Ding hat 1960 begonnen, Bauernjungen aus Xiantao zu trainieren. In den Achtzigern war die Schule in einer
Wellblechhalle untergebracht, damals bildete Ding die Li-Zwillinge Xiaoshuang und Dashuang aus, sie übten auf
Stroh. Kurz vor seinem Tod erlebte Ding noch, wie die Brüder bei den Olympischen Spielen 1992 in Barcelona
Gold, Silber und Bronze gewannen.
3000 Sportschulen, 400.000 Kinder
Nach knapp drei Stunden Schufterei sind Yichaos Handflächen aufgeplatzt, und Menghan stählt noch mal die
Bauchmuskeln. Danach lässt Zheng seine Gruppe antreten. "Auf Wiedersehen, Kinder", sagt er. "Laoshi zaijian",
antworten die Schüler, Lehrer, auf Wiedersehen.
Yichao wird von seiner Oma abgeholt. Sie setzen sich aufs Motorrad und knattern davon.
Beim Abendessen im Internat leckt Menghan den letzten Tropfen Sauce vom Teller, sie hat den ganzen Tag noch
nichts getrunken. Sie geht in ihren Schlafsaal, kramt ein Schulheft aus dem Schrank, legt es auf die Fensterbank
und macht im Stehen ihre Hausaufgaben.
Das Hausmädchen kommt, es trägt einen blauen Regenmantel und Gummistiefel. Die Kinder ziehen sich aus,
huschen nach und nach in den Duschraum, eine geflieste Zelle hinter dem Schlafsaal. Sie seifen sich ein, das
Hausmädchen schnappt sich einen Schlauch und bespritzt sie mit Wasser. Menghan trocknet sich ab, sie zieht
wieder denselben Schlafanzug an, den sie schon den ganzen Tag getragen hat.
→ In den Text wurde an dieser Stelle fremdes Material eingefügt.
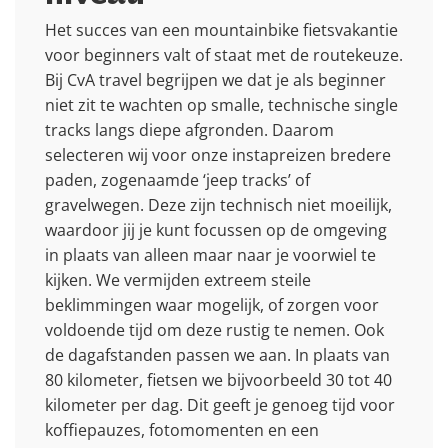
Het succes van een mountainbike fietsvakantie
voor beginners valt of staat met de routekeuze.
Bij CvA travel begrijpen we dat je als beginner
niet zit te wachten op smalle, technische single
tracks langs diepe afgronden. Daarom
selecteren wij voor onze instapreizen bredere
paden, zogenaamde ‘jeep tracks’ of
gravelwegen. Deze zijn technisch niet moeilijk,
waardoor jij je kunt focussen op de omgeving
in plaats van alleen maar naar je voorwiel te
kijken. We vermijden extreem steile
beklimmingen waar mogelijk, of zorgen voor
voldoende tijd om deze rustig te nemen. Ook
de dagafstanden passen we aan. In plaats van
80 kilometer, fietsen we bijvoorbeeld 30 tot 40
kilometer per dag. Dit geeft je genoeg tijd voor
koffiepauzes, fotomomenten en een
Dann hat Menghan frei. Sie geht rüber ins Schlafzimmer nebenan, zu den gleichaltrigen Jungs. Sie hockt sich vor
den Fernseher, schlürft einen Joghurt und guckt einen Zeichentrickfilm.
Ungefähr 3000 Sportschulen gibt es in China, mit über 400.000 Kindern wie Menghan. Gut möglich, dass zehn
Schüler aus Xiantao am Ende des Sommersemesters den Sprung ins Provinzteam schaffen, den Vorhof der
Nationalmannschaft. Vor zwei Jahren waren es weniger, nur sechs. Menghans Chancen sind klein. Schafft sie es
nicht, steht sie mit nichts da, ein nutzloses Mädchen, ausgespuckt von einer unheimlichen Trainingsmaschinerie.
Um halb neun muss Menghan ins Bett. Sie zieht die Decke hoch bis an den Mund und schläft sofort ein.